Amid NASA’s progress in AI research starting from ML model to predict hurricanes to partnering with Google to make quantum computing accessible, it has now developed a new AI tool to classify a cluster of craters on Mars.
The launch of this new AI tool, built on a machine learning algorithm, was aimed at helping scientists to reduce their process time of scanning a single Context Camera image. Thus, researchers from Jet Propulsion Laboratory (JPL), created this tool also called an “automated fresh impact crater classifier”, where for the “first time” researchers are leveraging AI to identify unknown craters on the Red Planet, stated by NASA, in their statement.
According to their news release, typically scientists and researchers spend hours each day studying images to understand “dust devils, avalanches, and shifting dunes,” and approximately 40 minutes to scan a single Context Camera image; however this tool will significantly reduce the processing time and advance the workflow massively.
The launch of this tool is a part of a broader NASA’s bigger effort — COSMIC — capturing onboard summarization to monitor image change that develops technologies for future generations of Mars orbiters.

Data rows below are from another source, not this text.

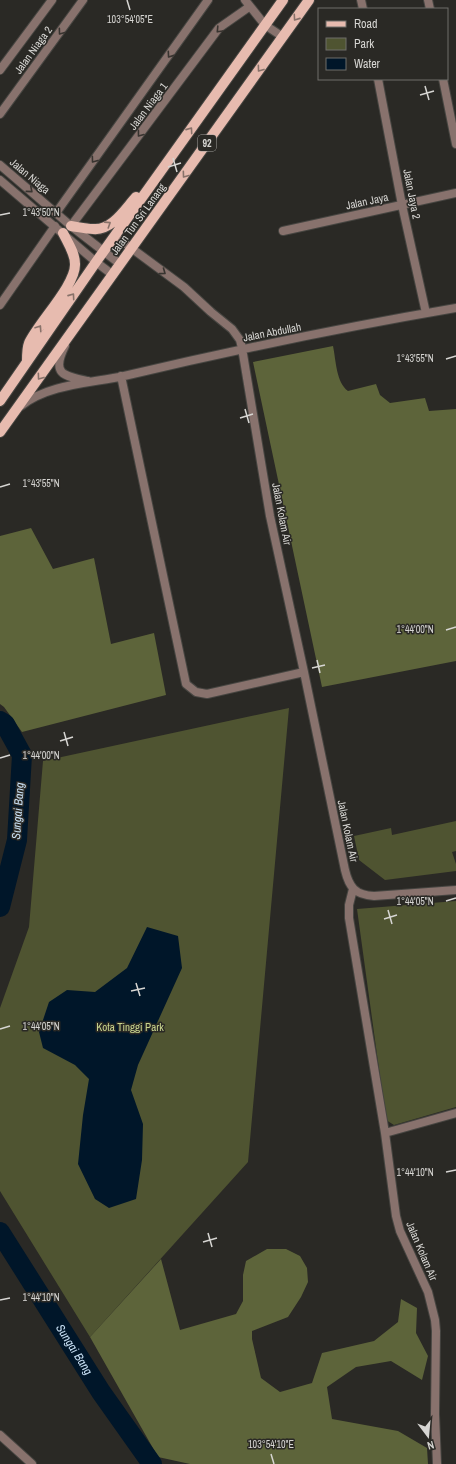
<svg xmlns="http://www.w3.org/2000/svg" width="456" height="1464" font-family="'Archivo Narrow',sans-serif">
  <rect width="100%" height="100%" fill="#2a2925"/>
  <!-- green -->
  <path fill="#4f5431" d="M289 708 248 1162 90 1337 0 1191V1008L29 927 43 761Z
    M456 821V851L452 852 456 864V871L385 880 359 860 354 836 391 828 392 835Z
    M456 901V1107L394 1125 386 1120 357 909Z"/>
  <!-- forest -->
  <path fill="#5d643a" d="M333 346C336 360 336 382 348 391L376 384 380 395 390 403 425 398 429 411 456 409V661L322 687 253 362Z
    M31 528 53 569 94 558 111 644 154 633 166 695 22 732 4 707 0 704V536Z
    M267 1249H286L300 1256 307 1268 308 1282 301 1297 288 1317 252 1331V1339L261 1378 280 1392 312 1383 322 1353 374 1341 398 1322 401 1299 417 1308 416 1333 428 1356 422 1380 391 1361 356 1367 327 1387 332 1419 398 1431 427 1448 428 1464H190L158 1457 90 1337 161 1259 180 1330 236 1314 243 1301V1275L246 1261Z"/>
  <!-- water -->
  <path fill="#001629" d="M147 927 178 936 182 968 138 1065 131 1090 143 1124 142 1160 136 1199 109 1208 95 1199 78 1164 83 1115 89 1079 75 1065 43 1048 39 1032 49 1002 67 990 95 992 127 968Z"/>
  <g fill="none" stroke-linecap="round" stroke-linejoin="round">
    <!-- river -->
    <g stroke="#001629" stroke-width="20">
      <path d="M0 721 5 724 22 755 17 840 0 907"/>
      <path id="s1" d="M0 1232 101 1392 152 1464"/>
    </g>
    <defs>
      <path id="minor" d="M245 0 265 25 283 37
        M361 0 363 9
        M428 0 430 9
        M0 70 52 0
        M378 79 402 205 426 313
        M443 79 456 144
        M0 114 83 0
        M0 165 71 226 120 264
        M0 180 96 262 113 275
        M56 213 208 0
        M71 226 219 28 249 7
        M283 231 456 193
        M115 236 184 287 211 312 232 329 240 340 242 348 270 516 304 672 345 870C349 887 355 895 374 896L456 890
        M0 305 55 226
        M65 346C51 374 63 376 88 381
        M121 376 186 684 196 692 207 694 304 672
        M21 406C48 384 92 383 124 376 234 350 345 327 456 308
        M353 889 349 905V918L385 1133 396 1216 400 1231 428 1292 435 1320 436 1331 435 1414 437 1464
        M385 1133 456 1113
        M0 1435 32 1464"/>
      <path id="primary" d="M71 226C78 227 86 229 93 229 112 231 125 209 136 197
        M27 361C27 356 27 348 29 343 38 323 76 285 75 264 75 253 68 243 63 233
        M0 401 96 262 283 0
        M0 432 309 0"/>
    </defs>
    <!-- minor casing -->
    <use href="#minor" stroke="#464541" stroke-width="10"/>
    <!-- primary casing -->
    <use href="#primary" stroke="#464541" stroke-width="12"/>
    <!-- minor -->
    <use href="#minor" stroke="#88726d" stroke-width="8"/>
    <!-- primary -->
    <use href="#primary" stroke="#e7bbaf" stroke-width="10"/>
  </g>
  <!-- one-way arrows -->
  <defs><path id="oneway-chevron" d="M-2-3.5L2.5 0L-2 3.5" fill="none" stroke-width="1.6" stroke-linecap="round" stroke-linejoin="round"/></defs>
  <g stroke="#88726a">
    <use href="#oneway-chevron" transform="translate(296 18) rotate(125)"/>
    <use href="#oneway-chevron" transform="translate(260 69) rotate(126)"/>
    <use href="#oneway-chevron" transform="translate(190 130) rotate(-55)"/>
    <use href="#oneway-chevron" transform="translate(185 175) rotate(126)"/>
    <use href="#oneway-chevron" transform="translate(108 224) rotate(-33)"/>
    <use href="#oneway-chevron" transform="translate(72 296) rotate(-55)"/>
    <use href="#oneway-chevron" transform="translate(39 328) rotate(-56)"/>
    <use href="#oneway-chevron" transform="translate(40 377) rotate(126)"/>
  </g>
  <g stroke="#383430">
    <use href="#oneway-chevron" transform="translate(219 30) rotate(133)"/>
    <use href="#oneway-chevron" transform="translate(61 32) rotate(126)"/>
    <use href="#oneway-chevron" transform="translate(170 55) rotate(125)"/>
    <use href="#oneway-chevron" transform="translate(140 134) rotate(127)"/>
    <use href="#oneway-chevron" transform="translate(94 160) rotate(126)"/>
    <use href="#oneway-chevron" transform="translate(30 190) rotate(40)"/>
    <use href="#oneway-chevron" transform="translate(163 272) rotate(36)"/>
  </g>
  <!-- ticks -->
  <path fill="none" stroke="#d6d5d2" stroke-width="1.5" d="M127 0 130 10M425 86 429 100M420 95 434 91M173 158 177 172M168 167 181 163M0 215 10 213M446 359 456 356M245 409 249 423M240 418 253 414M0 487 10 484M446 630 456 627M317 660 320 673M312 668 325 665M64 732 68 746M60 741 73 737M0 758 10 755M446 901 456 898M388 910 392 924M384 919 397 915M136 983 140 996M131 991 145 988M0 1029 10 1026M446 1172 456 1170M208 1233 212 1247M203 1242 217 1238M0 1300 10 1298M271 1454 274 1464"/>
  <g text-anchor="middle" stroke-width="3" stroke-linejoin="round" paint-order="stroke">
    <!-- shield labels -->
    <rect fill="#2a2925" stroke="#a2a19e" stroke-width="1" x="198" y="135" width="18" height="16" rx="3"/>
    <g font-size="10" font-weight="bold" fill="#d6d5d2">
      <text x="207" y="147">92</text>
    </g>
    <!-- street labels -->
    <g font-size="11" fill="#d6d5d2" stroke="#2a2925">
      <text transform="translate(33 50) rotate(-54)" y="4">Jalan Niaga 2</text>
      <text transform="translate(148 106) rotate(-53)" y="4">Jalan Niaga 1</text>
      <text transform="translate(30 176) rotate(40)" y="4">Jalan Niaga</text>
      <text transform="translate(412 194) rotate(79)" y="4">Jalan Jaya 2</text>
      <text transform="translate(367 201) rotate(-12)" y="4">Jalan Jaya</text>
      <text transform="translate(138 219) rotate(-54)" y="4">Jalan Tun Sri Lanang</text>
      <text transform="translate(272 332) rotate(-11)" y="4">Jalan Abdullah</text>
      <text transform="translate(282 514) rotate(79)" y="4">Jalan Kolam Air</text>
      <text transform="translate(348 831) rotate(78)" y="4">Jalan Kolam Air</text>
      <text transform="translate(422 1251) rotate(67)" y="4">Jalan Kolam Air</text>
    </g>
    <!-- park labels -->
    <g font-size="11" fill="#c9d58f" stroke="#2a2925">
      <text x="130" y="1031">Kota Tinggi Park</text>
    </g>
    <!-- water labels -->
    <g font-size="12" font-style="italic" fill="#c9e1f5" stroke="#2a2925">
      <text transform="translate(18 811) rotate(-86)" y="4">Sungai Bang</text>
      <text dy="4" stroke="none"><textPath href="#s1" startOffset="139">Sungai Bang</textPath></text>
    </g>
  </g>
  <g font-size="10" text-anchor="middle" fill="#d6d5d2" stroke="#2a2925" stroke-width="3" stroke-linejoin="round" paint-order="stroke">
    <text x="130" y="23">103°54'05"E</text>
    <text x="41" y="216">1°43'50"N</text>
    <text x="415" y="362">1°43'55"N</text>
    <text x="41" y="487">1°43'55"N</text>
    <text x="415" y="633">1°44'00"N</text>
    <text x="41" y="759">1°44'00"N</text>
    <text x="415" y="905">1°44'05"N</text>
    <text x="41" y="1030">1°44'05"N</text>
    <text x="415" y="1176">1°44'10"N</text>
    <text x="41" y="1301">1°44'10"N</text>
    <text x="271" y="1448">103°54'10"E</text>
  </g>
  <!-- legend -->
  <rect x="318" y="8" width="130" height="72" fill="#2a2925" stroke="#6f6e6a"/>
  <rect x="326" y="21" width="20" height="6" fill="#e7bbaf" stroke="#6f6e6a"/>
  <text x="354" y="28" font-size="12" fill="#d6d5d2">Road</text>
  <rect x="326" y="38" width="20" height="12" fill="#4f5431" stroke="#6f6e6a"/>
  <text x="354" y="48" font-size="12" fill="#d6d5d2">Park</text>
  <rect x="326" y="58" width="20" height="12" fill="#001629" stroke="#6f6e6a"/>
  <text x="354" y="68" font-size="12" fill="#d6d5d2">Water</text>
  <!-- north arrow -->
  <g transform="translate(428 1436) rotate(164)" stroke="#2a2925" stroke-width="3" paint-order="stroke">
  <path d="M0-3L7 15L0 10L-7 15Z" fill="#d6d5d2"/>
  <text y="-6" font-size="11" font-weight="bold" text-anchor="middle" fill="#d6d5d2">N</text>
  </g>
</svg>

How Has The Tool Been Created?
In order to train the AI tool, or also known as the crater classifier, the researchers and scientists fed the model 6,830 Context Camera images. These images are taken from the context cameras as well as those of locations with previously discovered impacts — confirmed via HiRISE.
Once the model has been trained, the tool is equipped with 112,000 images that have been taken by the Context Camera on NASA’s Mars Reconnaissance Orbiter. The training of the model was done on a supercomputer cluster at JPL, which was created by dozens of high-performance computers that can operate in concert with one another. Such advancement will help the scientists in reducing the processing time to an average of just five seconds.
While this model development process was going on, the scientists have undergone some significant challenges, one was to figure out “how to run up to 750 copies of the classifier across the entire cluster simultaneously,” stated by the JPL computer scientist Gary Doran.
To explain it, Doran said, technically, it isn’t feasible to process over 112,000 images in a reasonable amount of time without distributing the work across many computers, and that’s why it was required to split the problem into smaller pieces that can be solved in parallel.
However though this advancement made a massive change in scientist workflow, the classifier still requires a human to check its work.
To this point, JPL computer scientist Kiri Wagstaff stated, artificial intelligence can’t replace the skilled analysis work of a scientist; however, this new algorithm can act as an assistant. “This paves the way for an exciting symbiosis of human and AI’ investigators’ working together to accelerate scientific discovery.”
MRO’s Context Camera usually captures low-resolution images covering hundreds of miles or kilometres at a time; however, this instrument can assist in locating blast marks around an impact and help them specify the location to look for.
With such an advancement in hand — August 2020 witnessed a dark smudge detected by the classifier in a region called Noctis Fossae was, in fact, the cluster of craters, confirmed by HiRISE. “The team has already submitted more than 20 additional candidates for HiRISE to check out,” stated by the new release.
According to the release, while this crater classifier runs on Earth-bound computers, the key to develop use similar classification technology on future Mars orbiters. This would help narrow down orbital imagery for scientists to investigate further and provide a complete picture of how often meteors strike Mars, stated by a Georgia Tech graduate student who worked on the classifier as an intern at JPL.
Some other scientists at JPL are hopeful with the new tool where it could offer a complete picture of meteors striking on Mars and will also reveal small impacts in areas which were undiscovered before. In fact, the more craters that are analysed, the more scientists can know about its size, shape, and frequency of meteor impacts on Mars.